## EXERCISE DETAILS
Copy the part of the lines that opens with the line containing "Bayesian Calibration of Double-sided Silicon Strip Detectors" and closes with the line containing "This program is", both included, reproducing each line exactly.

## ENTRIES SHOWN
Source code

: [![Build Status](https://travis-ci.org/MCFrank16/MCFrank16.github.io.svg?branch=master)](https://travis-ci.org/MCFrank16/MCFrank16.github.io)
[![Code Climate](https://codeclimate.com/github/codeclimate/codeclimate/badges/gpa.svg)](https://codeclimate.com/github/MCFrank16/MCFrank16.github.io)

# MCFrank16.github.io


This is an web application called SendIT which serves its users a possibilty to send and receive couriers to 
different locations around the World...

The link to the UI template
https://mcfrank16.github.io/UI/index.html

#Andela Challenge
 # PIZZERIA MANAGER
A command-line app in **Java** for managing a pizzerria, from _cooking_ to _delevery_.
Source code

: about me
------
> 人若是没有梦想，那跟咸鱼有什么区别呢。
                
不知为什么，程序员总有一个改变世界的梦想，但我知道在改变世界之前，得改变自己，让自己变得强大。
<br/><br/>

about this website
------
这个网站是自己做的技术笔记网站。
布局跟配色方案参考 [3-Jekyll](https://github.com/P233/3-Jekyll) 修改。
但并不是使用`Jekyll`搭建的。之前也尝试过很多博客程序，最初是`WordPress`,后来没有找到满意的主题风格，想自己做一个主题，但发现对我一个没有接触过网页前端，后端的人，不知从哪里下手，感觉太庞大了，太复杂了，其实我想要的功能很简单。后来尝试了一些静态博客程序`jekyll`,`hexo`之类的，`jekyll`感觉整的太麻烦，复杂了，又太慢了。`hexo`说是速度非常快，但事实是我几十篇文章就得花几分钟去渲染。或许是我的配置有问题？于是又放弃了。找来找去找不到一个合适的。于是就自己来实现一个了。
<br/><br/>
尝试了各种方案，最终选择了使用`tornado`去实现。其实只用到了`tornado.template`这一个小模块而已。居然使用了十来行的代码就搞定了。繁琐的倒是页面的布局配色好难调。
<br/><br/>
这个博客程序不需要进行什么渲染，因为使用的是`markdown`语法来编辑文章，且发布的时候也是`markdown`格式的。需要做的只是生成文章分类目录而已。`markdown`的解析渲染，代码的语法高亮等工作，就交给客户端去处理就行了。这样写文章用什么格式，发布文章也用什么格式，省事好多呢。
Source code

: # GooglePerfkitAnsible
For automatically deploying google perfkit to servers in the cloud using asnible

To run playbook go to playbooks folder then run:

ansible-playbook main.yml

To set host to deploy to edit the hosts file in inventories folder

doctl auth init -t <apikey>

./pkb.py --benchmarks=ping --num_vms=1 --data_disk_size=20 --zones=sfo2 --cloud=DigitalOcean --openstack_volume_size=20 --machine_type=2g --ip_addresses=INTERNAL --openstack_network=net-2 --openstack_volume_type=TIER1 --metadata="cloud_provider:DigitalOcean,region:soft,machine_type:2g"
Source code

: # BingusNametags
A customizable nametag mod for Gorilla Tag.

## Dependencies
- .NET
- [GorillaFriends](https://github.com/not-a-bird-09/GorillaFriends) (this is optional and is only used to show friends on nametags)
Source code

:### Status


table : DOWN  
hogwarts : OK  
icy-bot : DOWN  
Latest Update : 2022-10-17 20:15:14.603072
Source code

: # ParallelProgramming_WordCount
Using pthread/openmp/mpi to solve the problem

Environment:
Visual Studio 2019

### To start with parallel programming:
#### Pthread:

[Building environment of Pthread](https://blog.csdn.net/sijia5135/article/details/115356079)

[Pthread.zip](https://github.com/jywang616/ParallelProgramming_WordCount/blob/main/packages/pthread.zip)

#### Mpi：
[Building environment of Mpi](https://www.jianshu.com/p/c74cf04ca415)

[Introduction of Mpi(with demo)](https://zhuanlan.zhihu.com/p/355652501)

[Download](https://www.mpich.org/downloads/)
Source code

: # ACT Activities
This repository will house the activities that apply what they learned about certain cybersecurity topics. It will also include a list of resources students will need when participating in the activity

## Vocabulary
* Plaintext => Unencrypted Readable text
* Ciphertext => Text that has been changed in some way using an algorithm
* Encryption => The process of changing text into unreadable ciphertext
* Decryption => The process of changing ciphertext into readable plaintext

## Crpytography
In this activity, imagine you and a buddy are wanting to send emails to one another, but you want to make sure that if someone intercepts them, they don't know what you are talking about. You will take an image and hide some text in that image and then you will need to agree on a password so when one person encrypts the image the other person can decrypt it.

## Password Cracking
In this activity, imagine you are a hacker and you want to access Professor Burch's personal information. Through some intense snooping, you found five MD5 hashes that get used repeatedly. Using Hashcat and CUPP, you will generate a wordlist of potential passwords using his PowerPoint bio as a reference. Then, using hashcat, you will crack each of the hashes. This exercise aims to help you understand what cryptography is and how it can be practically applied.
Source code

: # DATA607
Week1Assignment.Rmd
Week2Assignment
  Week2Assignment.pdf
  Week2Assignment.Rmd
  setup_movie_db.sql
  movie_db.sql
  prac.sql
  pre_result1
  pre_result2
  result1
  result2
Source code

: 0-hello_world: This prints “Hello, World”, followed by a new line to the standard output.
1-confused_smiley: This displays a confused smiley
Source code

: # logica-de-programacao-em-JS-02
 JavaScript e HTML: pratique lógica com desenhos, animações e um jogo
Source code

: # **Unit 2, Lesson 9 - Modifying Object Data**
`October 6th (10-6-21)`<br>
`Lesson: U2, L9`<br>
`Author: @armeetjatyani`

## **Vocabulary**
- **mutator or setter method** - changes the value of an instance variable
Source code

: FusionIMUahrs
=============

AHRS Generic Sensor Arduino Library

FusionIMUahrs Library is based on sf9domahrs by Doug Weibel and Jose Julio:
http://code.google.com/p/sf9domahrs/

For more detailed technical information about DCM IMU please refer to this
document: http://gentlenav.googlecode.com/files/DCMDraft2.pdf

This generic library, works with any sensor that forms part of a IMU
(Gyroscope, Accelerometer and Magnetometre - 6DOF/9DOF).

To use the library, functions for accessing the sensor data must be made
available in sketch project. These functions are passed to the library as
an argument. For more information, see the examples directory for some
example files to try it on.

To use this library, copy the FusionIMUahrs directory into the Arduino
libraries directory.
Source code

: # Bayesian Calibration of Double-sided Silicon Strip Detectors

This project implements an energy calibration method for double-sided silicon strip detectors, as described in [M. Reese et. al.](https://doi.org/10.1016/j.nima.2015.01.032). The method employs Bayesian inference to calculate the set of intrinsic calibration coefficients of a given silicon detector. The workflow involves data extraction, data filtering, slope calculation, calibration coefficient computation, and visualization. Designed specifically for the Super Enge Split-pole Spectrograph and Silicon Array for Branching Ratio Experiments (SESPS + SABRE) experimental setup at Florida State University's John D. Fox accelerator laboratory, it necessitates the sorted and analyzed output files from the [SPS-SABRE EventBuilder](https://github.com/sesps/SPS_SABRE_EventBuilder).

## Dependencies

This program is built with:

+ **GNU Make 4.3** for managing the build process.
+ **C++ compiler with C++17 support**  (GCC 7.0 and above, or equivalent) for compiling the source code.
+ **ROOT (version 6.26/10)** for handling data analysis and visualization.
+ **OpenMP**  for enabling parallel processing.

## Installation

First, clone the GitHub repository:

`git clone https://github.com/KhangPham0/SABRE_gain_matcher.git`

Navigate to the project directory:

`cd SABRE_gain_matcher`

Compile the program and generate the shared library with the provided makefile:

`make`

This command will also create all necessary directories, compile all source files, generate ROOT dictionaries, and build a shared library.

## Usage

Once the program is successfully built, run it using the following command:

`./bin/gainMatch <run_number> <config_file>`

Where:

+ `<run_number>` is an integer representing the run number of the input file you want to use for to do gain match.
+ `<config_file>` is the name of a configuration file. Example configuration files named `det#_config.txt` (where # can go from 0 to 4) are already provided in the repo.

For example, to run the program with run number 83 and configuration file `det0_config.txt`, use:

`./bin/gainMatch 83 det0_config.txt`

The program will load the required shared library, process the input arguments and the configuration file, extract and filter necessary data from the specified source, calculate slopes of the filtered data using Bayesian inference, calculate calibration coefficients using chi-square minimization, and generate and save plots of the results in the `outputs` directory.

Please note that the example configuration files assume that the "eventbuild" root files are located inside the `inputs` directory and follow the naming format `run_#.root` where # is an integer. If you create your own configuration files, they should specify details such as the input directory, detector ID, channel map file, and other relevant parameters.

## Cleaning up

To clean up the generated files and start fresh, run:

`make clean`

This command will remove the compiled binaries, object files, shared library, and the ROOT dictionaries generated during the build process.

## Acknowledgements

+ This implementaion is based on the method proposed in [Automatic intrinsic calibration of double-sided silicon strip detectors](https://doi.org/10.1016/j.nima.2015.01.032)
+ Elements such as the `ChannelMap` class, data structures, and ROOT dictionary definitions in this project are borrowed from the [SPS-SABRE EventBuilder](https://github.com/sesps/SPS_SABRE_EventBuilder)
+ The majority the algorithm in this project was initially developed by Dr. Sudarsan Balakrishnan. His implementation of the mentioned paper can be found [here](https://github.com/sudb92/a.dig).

## FINAL ANSWER
: # Bayesian Calibration of Double-sided Silicon Strip Detectors

This project implements an energy calibration method for double-sided silicon strip detectors, as described in [M. Reese et. al.](https://doi.org/10.1016/j.nima.2015.01.032). The method employs Bayesian inference to calculate the set of intrinsic calibration coefficients of a given silicon detector. The workflow involves data extraction, data filtering, slope calculation, calibration coefficient computation, and visualization. Designed specifically for the Super Enge Split-pole Spectrograph and Silicon Array for Branching Ratio Experiments (SESPS + SABRE) experimental setup at Florida State University's John D. Fox accelerator laboratory, it necessitates the sorted and analyzed output files from the [SPS-SABRE EventBuilder](https://github.com/sesps/SPS_SABRE_EventBuilder).

## Dependencies

This program is built with:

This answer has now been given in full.